We call a ring $R$ local if $R$ has exactly one maximal ideal $M$. In this case, we call $A/M$ the residue field of $R$. A ring with only finitely many maximal ideals is called semi-local.


  1. Any field $F$ is local and $F$ is its own residue field.

  2. Let $R$ be any (possibly noncommutative) ring and let $G$ be any group. Then the group ring $R[G]$ is defined to be the set of formal linear combinations $\sum_{g\in G}\alpha_g g$ where every $\alpha_g \in R$, and only finitely many $\alpha_g$ are nonzero, with componentwise addition:

    \[ \sum{\alpha_g}g + \sum{\beta_g}g = \sum{(\alpha_g+\beta_g)}g \]

    and convolution product:

    \[ {(\sum_{g\in G}\alpha_g g)}{(\sum_{h\in G}\beta_h h)} = \sum_{k\in G}{(\sum_{g h = k} \alpha_g \beta_h)}k \]

    Take the cyclic group of order 2 $C_2 = \{x, x^2 = 1\}$. Then $\mathbb{Z}_2 [C_2] = \{1,x,0,1+x\}$. This is a local ring with maximal ideal $\{0, 1+x\}$ and its residue field is isomorphic to $\mathbb{Z}_2$.

    Let $F$ be a field of characteristic $p$, that is $sum_{i=1}^p 1 = 0$, and let $G$ be any abelian $p$-group, that is, the order of every element of $G$ is a power of $p$. Then $F[G]$ is local with unique maximal ideal $M = \{\sum \alpha_g g|\sum \alpha_g = 0\}$ with residue field isomorphic to $F$. 3. The ring $\{a/b | a,b \in \mathbb{Z}, 2\nmid b\}$ is local with residue field $\mathbb{Z}_2$. The ring $\{a/b|a,b\in \mathbb{Z}, 2\nmid b, 3 \nmid b\}$ is semi-local. We can continue in this fashion: by taking the first $n$ primes we can construct a semi-local ring with exactly $n$ maximal ideals. 4. The ring $\{p(x)/q(x)|p(x),q(x)\in\mathbb{R}[x],q(0)\ne 0\}$ is local with residue field $\mathbb{R}$. 5. The ring $\mathbb{R}[[x]]$ is local with residue field $\mathbb{R}$.

Proposition: Let $R$ be a ring and $M \ne R$ be an ideal such that every element of $R\setminus M$ is a unit. Then $R$ is local and $M$ is maximal.

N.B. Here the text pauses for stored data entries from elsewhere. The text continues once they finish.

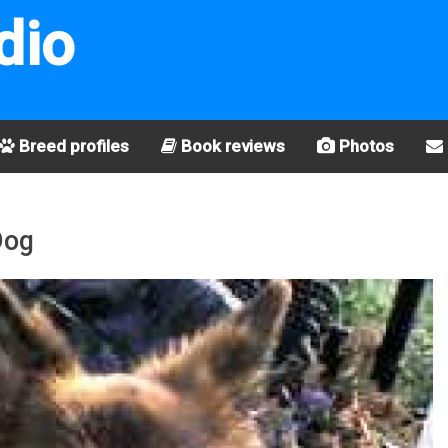
dio
Breed profiles
Book reviews
Photos
Dog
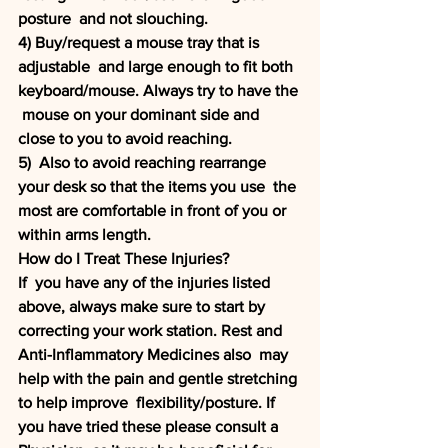
posture  and not slouching. 
4) Buy/request a mouse tray that is 
adjustable  and large enough to fit both 
keyboard/mouse. Always try to have the 
 mouse on your dominant side and 
close to you to avoid reaching.
5)  Also to avoid reaching rearrange 
your desk so that the items you use  the 
most are comfortable in front of you or 
within arms length.
How do I Treat These Injuries?
If  you have any of the injuries listed 
above, always make sure to start by  
correcting your work station. Rest and 
Anti-Inflammatory Medicines also  may 
help with the pain and gentle stretching 
to help improve  flexibility/posture. If 
you have tried these please consult a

Proof: No proper ideal can contain a unit, thus $M$ contains every proper ideal of $R$.

Proposition: Let $R$ be a ring and $M$ be a maximal ideal such that every element of $1 + M$ is a unit. Then $R$ is local.

Proof: Since $M$ is maximal, for any $x \in R\setminus M$ we have $R = \langle M, \{x\} \rangle = \{a x +m|a\in R, m\in M\}$. In particular, $1 = a x + m$ for some $a \in R, m\in M$ so $a x = 1 - m \in 1 + M$. If $a x$ is a unit then $x$ must also be a unit, and hence all of $R \setminus M$ are units, showing that $R$ is local.